Di kemudian hari, anak Moms memiliki kesulitan dalam mempertahankan konsentrasi, cenderung memiliki kecemasan, atau bermasalah dalam perilaku.

Sebagai contoh, satu studi tahun 2012 terhadap taman kanak-kanak menemukan bahwa anak-anak yang orang tuanya bertengkar atau sering bertengkar lebih mungkin mengalami depresi, kecemasan, dan masalah perilaku pada saat mereka duduk di kelas tujuh.

Studi lain, dari tahun 2015, menemukan bahwa terlalu banyak perselisihan orangtua juga berbahaya bagi perkembangan otak anak. Perselisihan yang kerap terjadi  itu membuat anak memproses emosinya dengan cara berbeda. Hal ini menyebabkan anak akan menghadapi lebih banyak tantangan sosial di kemudian hari.

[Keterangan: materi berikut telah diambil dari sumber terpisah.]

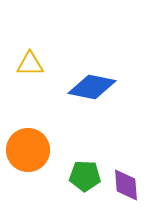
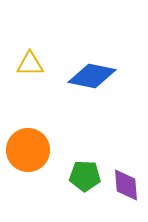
blue diamond: moved 11 px up
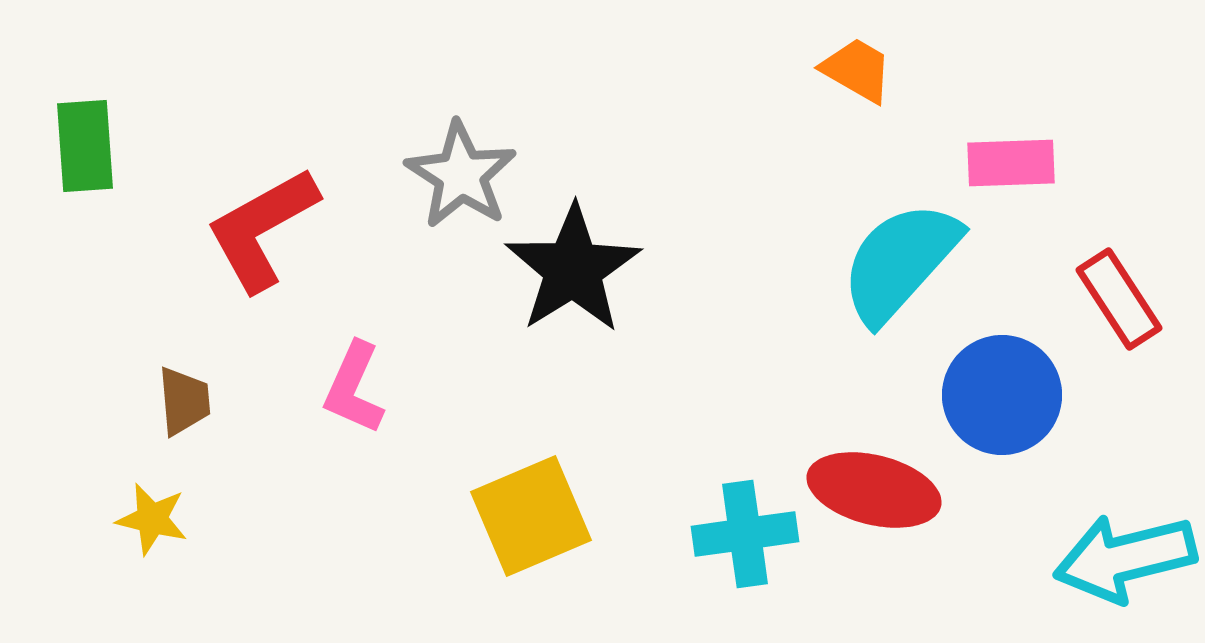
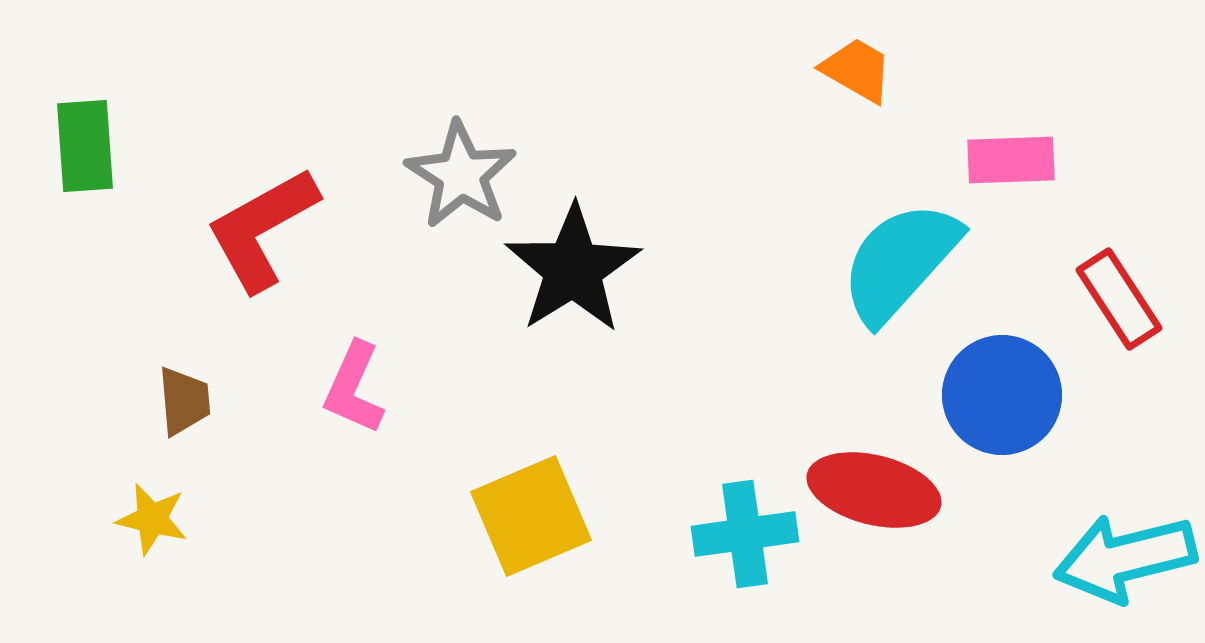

“Suka atau tidak, kita sebagai orang tua adalah panutan 100 persen dari anaknya, baik dalam  kondisi terbaik atau terburuk,” kata Radniecki. 

Dan, akibatnya, anak-anak akan meniru pola hubungan kita di kemudian hari. Di masa remaja ia akan mencontoh dari yang ia lihat dari orang tuanya dalam  berhubungan dengan teman. Menurut Crawford, si Kecil Moms kelak menunjukkan bahwa ia telah belajar bahwa cara Moms dan Dads berkomunikasi atau menyelesaikan suatu masalah yaitu  dengan “berdebat”.

Di masa dewasa, pertengakaran orang tua yang seringkali terbuka di hadapan anak akan memengaruhi pemikiran dan kemampuan anak juga dalam membina hubungan yang romantis.  Jadi, stop ya Moms bertengkar dengan Dads di hadapan si Kecil, meski ia baru berusia seumur jagung.